I am interested in data architecture systems generally. Lately I’ve been thinking about the interesting pendulum swing between centralized vs local. There’s so much we can do on our laptops. Local first is truly the gold standard to me, but at the same time, the local experience needs to be generalizable to “real” remote infrastructure.
In a similar vein, I do think the current centralized AI regime is not long for this world. The security implications alone hint to me that the future is local. Open models, local inference (or perhaps run by your company privately), LLMs are here to stay, but I saw the SaaS pendulum shift in the data processing world and I think the same will happen with AI. I think smartphone inference will go to Google, and coding inference will happen on Apple hardware with open models and Microsoft hardware with closed models. A lot of crazy stuff will harden in the middle. Stuff is changing too fast right now, that’s for sure.
How do you use AI in your day-to-day most often? Any favorite tools?
I mostly use Claude Code. I always think about it in terms of how it can help me remove obstacles for my customers. Sometimes I need custom scripts, demos, documentation, support triage. Claude can see our codebase, so I can get accurate information and build what I need without making a giant project out of it.
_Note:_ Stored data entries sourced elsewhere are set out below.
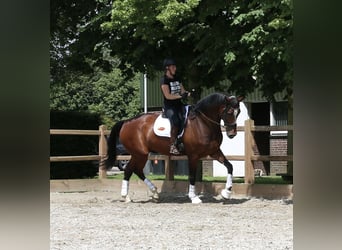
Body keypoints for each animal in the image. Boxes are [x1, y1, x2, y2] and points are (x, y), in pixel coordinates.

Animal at [105, 92, 242, 203]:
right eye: (230, 111)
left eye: (239, 112)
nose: (232, 134)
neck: (203, 123)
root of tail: (126, 122)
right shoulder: (193, 156)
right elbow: (192, 176)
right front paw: (194, 197)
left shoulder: (214, 152)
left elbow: (230, 166)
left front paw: (226, 193)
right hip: (139, 153)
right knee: (129, 170)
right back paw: (126, 196)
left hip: (141, 154)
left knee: (136, 170)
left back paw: (154, 193)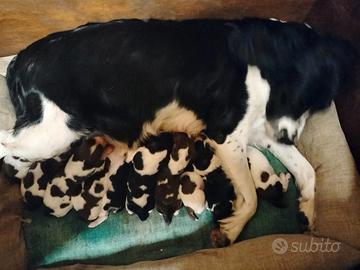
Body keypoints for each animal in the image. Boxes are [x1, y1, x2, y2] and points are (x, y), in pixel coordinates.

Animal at [0, 16, 354, 245]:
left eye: (319, 105)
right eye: (293, 96)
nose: (289, 137)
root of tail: (19, 60)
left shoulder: (262, 131)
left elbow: (307, 171)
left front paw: (307, 210)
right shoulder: (227, 136)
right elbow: (252, 197)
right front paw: (231, 229)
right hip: (50, 133)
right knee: (6, 143)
Lately I added some markdown files to the Conduktor AI Skill that help to solve one of the biggest adoption challenges for our gitops product. Conduktor Federated Ownership is all about ownership…but platform teams often have no idea who owns what. They just “rubber stamp” approve ACL requests and topic creation requests. I made it so you can tell the AI skill “bootstrap Conduktor self service for me”. It will use the Conduktor CLI to scan their existing environment, create an opinionated scaffold repo, and then guide you through suggested ownership based on existing permissions and IdP information. It eliminates the excuses to get started. It seems to be gathering a lot more excitement and movement from my customers than previous attempts.
Any Social Media channels of yours we should be aware of?
I’ve carved all social media out of my life except for LinkedIn.
I also have a terribly outdated portfolio site:
https://chuck-alt-delete.github.io
My wife came up with Chuck-Alt-Delete and it has to be the best personal brand I could possibly hope for.